For once, us humans instead of wolves are acknowledged for taking out too many Caribou.............The Fortymile Caribou Road section of Alaska is now a no-shoot zone during the Fall season

Fortymile caribou road hunts unlikely to reopen
by Tim Mowry
FAIRBANKS — It doesn't look like the Fortymile caribou hunt will reopen on either the Steese or Taylor highways this fall.


The Alaska Department of Fish and Game closed the hunts a week ago because managers were worried about road hunters killing too many caribou. According to preliminary harvest data, the fall quotas in both areas have been surpassed, though not by much.


As of Thursday, the preliminary harvest numbers for the Steese Highway hunt was 226. The harvest quota for Zone 1 was 225.

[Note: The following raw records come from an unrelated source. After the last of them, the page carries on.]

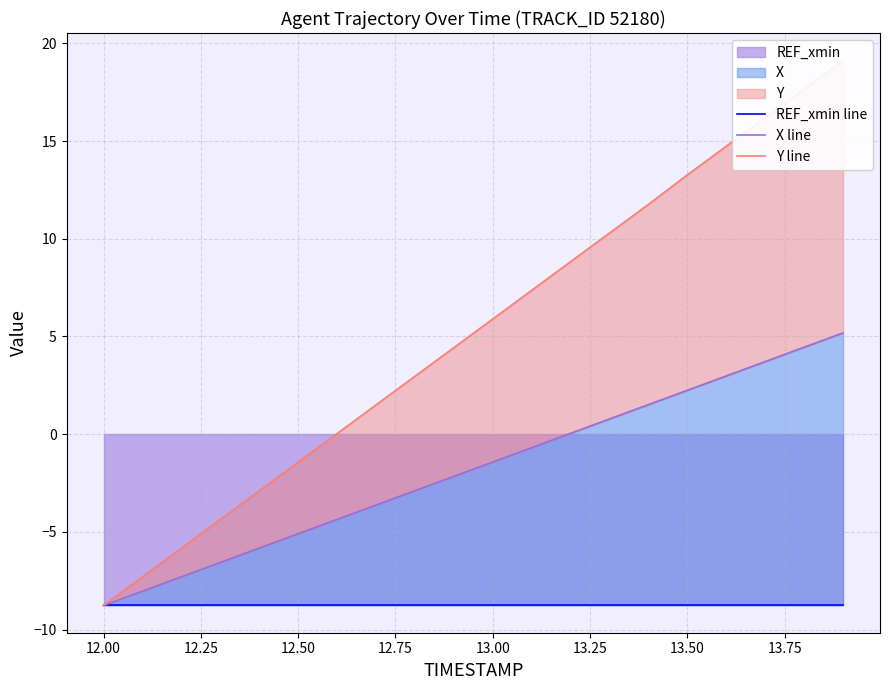

What is the highest value of the X line series?

5.2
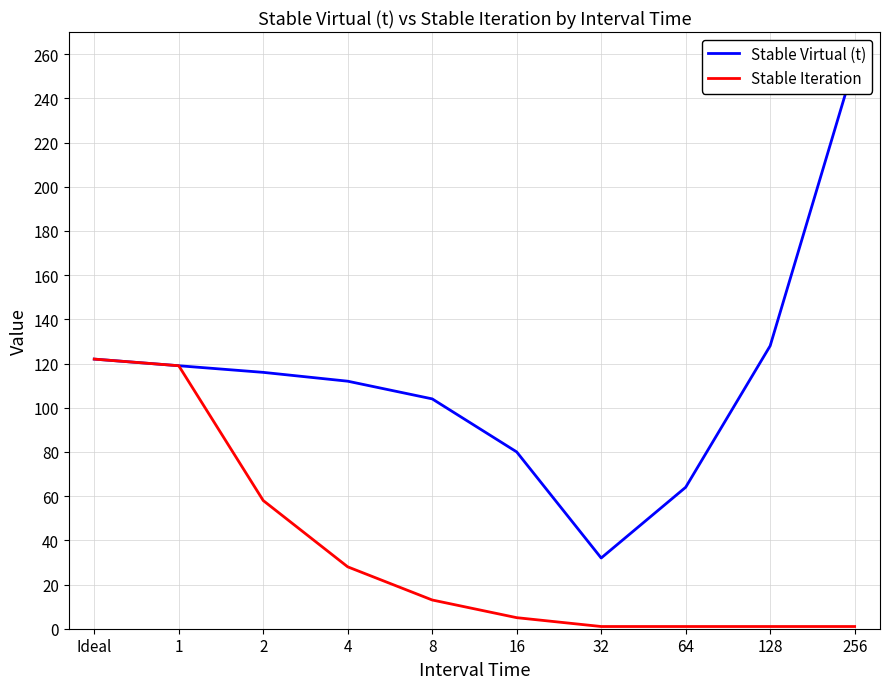

Which series changed the most between 128 and 256?

Stable Virtual (t)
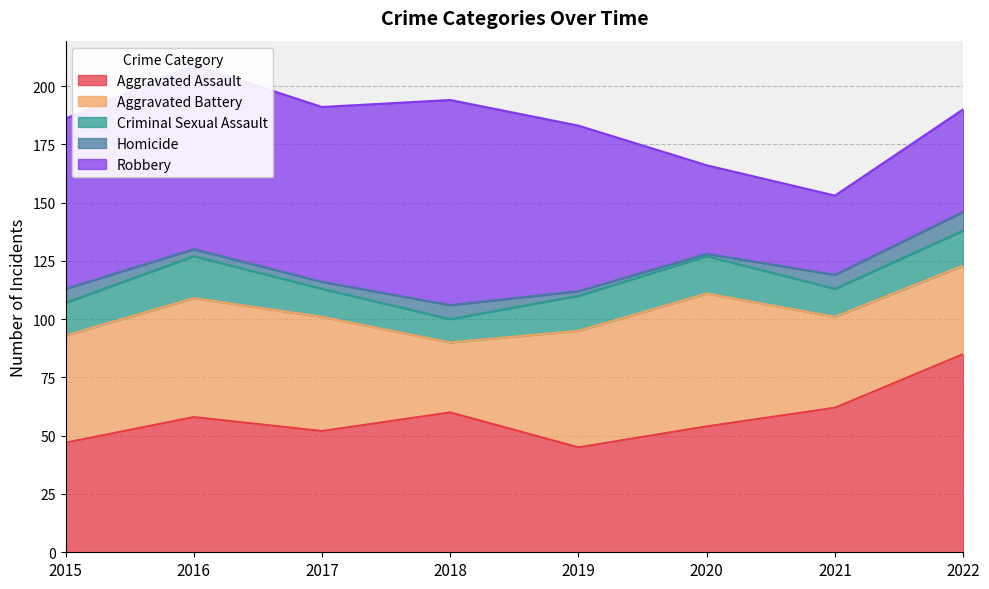

Which series changed the most between 2017 and 2020?

Robbery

Hunters had reported taking 359 caribou in Zone 3 off the Taylor Highway, surpassing the harvest quota of 340.


The reported harvest in Zone 2, which remains open, stood at 86. The harvest quota is 185.


The fall Fortymile caribou hunt is divided into three zones. Zone 1 includes areas accessible off the Steese Highway and Chena Hot Springs Road; Zone 2 is a roadless area between the Steese and Taylor highways; and Zone 3 includes land accessible off the Taylor Highway.


ADF&G closed the hunts off the Steese and Taylor highways last Friday — five days after the season opened — based on the premise that the harvest quotas in both areas would be met by the time they closed. The harvest in Zone 1 was 110 and in Zone 3 it was 201 when managers announced the hunts would close in two days.


The total harvest for the fall hunt stood at 665 on Thursday and the harvest quota is 750. If the total fall quota is not met, any surplus caribou will be added to the quota for the winter hunt, which opens Dec. 1 off the Steese and Taylor highways. The harvest quota for the winter hunt is 250 caribou.